Mr. Wasson noted that, “There have been no full supercommitee meetings for nearly two weeks.”
Also yesterday, Alexander Bolton reported at The Hill Online that, “Republicans have charged Democrats with breaking off talks on the deficit-reduction supercommittee less than two weeks before the panel’s deadline to reach a deal.
“The GOP accuses Democratic leaders of abruptly reining in their appointees after Republicans made a serious offer to reduce the deficit through tax reforms that would lower tax rates while eliminating or reducing tax deductions.”
And, Lori Montgomery reported in today’s Washington Post that, “A senior Democrat on Wednesday hailed a decision by congressional Republicans to embrace higher taxes as ‘a breakthrough’ in the year-long battle over the national debt. But that development only seemed to intensify partisan bickering over the shape of a debt-reduction blueprint.
“With a Thanksgiving deadline less than two weeks away, Senate Republicans declared talks over the debt at an impasse and accused Democrats of walking away after the GOP for the first time offered to raise taxes above current levels to help restrain future borrowing.”
The Post article stated that, “The offer [GOP revenue idea] marked an unprecedented break from the anti-tax orthodoxy that has defined the GOP for decades and blocked a far-reaching debt-reduction deal for much of the past year. On Wednesday, Sen. Richard J. Durbin (D-Ill.), the No. 2 Democrat in the Senate and a veteran of the budget wars, described it as ‘a breakthrough.’”
William Mauldin reported in today’s Wall Street Journal that, “Russia on Wednesday signed a pact with Georgia that removes the last obstacle to Moscow’s membership in the World Trade Organization, boosting the trade bloc’s clout among major world economies and sealing the Kremlin’s intentions to open up the economy after 18 years of negotiations…The deal also is a boost for Washington and Brussels, which have pushed for Russia to join. Accession to the trade bloc is expected to stimulate Russian economic growth and help global companies ranging from consumer goods to insurance.”
And Keith Bradsher reported in today’s New York Times that, “The United States and China are gearing up for a trade war that could catch American users of solar energy in the crossfire.

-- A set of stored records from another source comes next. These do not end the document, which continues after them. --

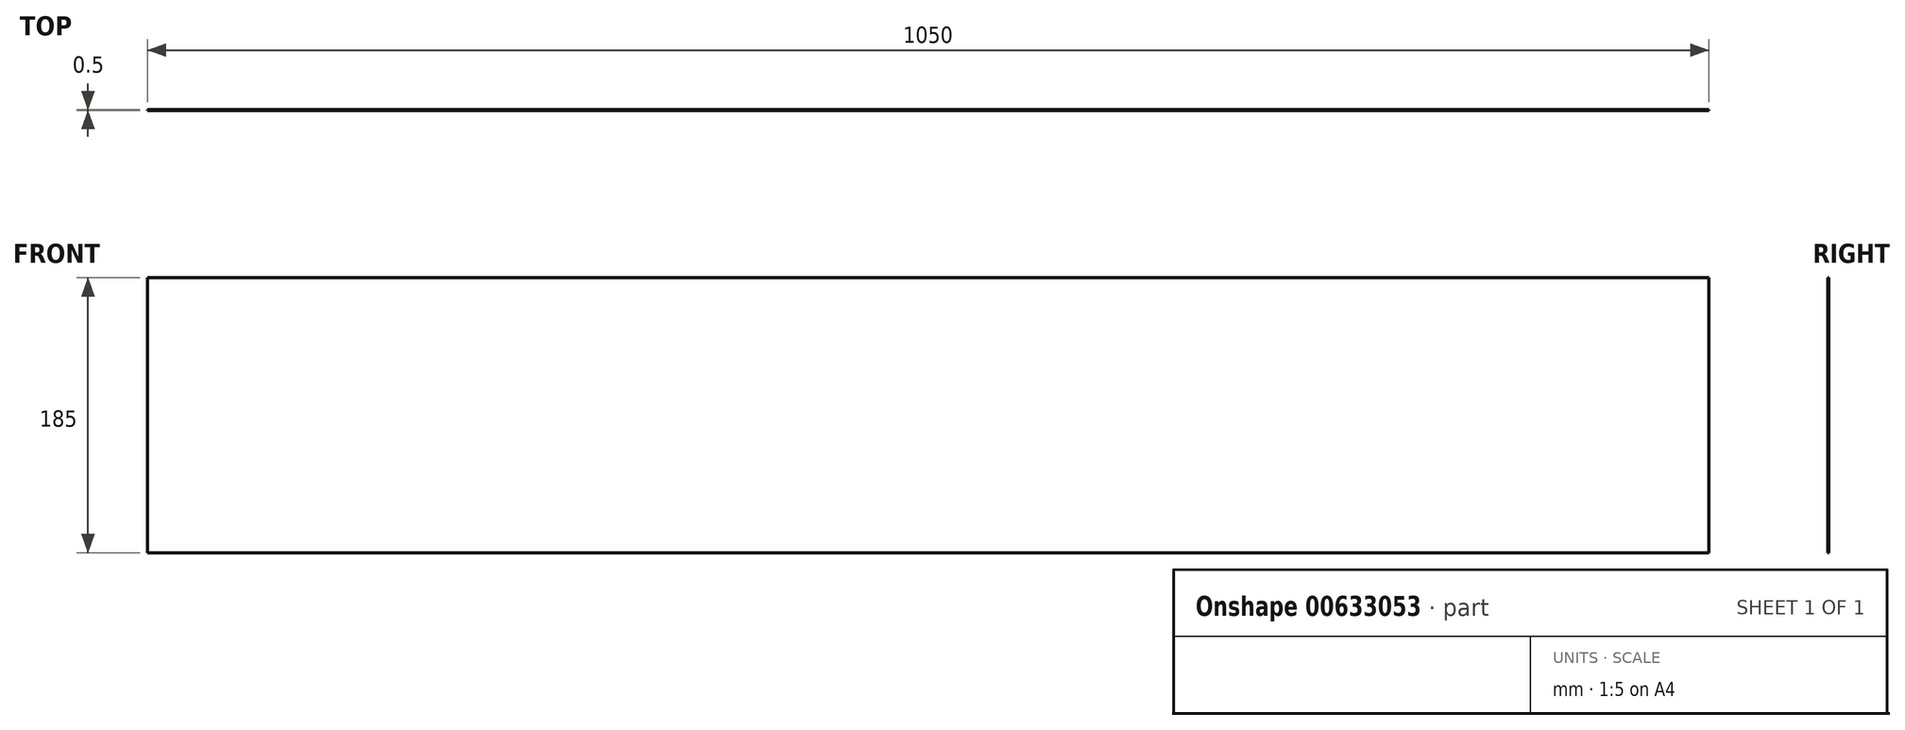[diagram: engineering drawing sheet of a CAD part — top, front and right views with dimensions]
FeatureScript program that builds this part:
annotation { "Feature Type Name" : "Feature", "Feature Type Description" : "" }
export const myFeature = defineFeature(function(context is Context, id is Id, definition is map)
    precondition{}
    {
        {
            var Q0;
            Q0=qCreatedBy(makeId("Front.planeOp"),FACE);
            var sketch = newSketch(context, id + "F0", { "sketchPlane" : qUnion([Q0])});
            skLineSegment(sketch, "E0.bottom", {"start": v(525, 92.5) * mm, "end": v(-525, 92.5) * mm});
            skLineSegment(sketch, "E0.top", {"start": v(525, -92.5) * mm, "end": v(-525, -92.5) * mm});
            skLineSegment(sketch, "E0.left", {"start": v(525, 92.5) * mm, "end": v(525, -92.5) * mm});
            skLineSegment(sketch, "E0.right", {"start": v(-525, 92.5) * mm, "end": v(-525, -92.5) * mm});
            skPoint(sketch, "E0.middle", {"position": v(0, 0) * mm});
            skSolve(sketch);
        }
        {
            var Q0;
            Q0=makeQuery(id+"F0.imprint","IMPRINT",FACE,{"disambiguationData":[TD([[makeQuery(id+"F0.imprint","IMPRINT",EDGE,{"derivedFrom":sQuery(id+"F0.wireOp",EDGE,"E0.bottom")}),1.0]])]});
            extrude(context, id + "F1", {"entities" : qUnion([Q0]), "depth" : 0.5 * mm, "offsetDistance" : 25 * mm});
        }
    });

“The Commerce Department in Washington on Wednesday opened an investigation sought by American manufacturers who accuse the Chinese of ‘dumping’ solar panels into the United States at prices, aided by government subsidies, lower than the cost of making and distributing them.”
Lastly today, while U.S. lawmakers debate the Farm Bill, a quick look at farm policy and trade issues in the EU, a chief U.S. competitor, was posted yesterday at FarmPolicy.com.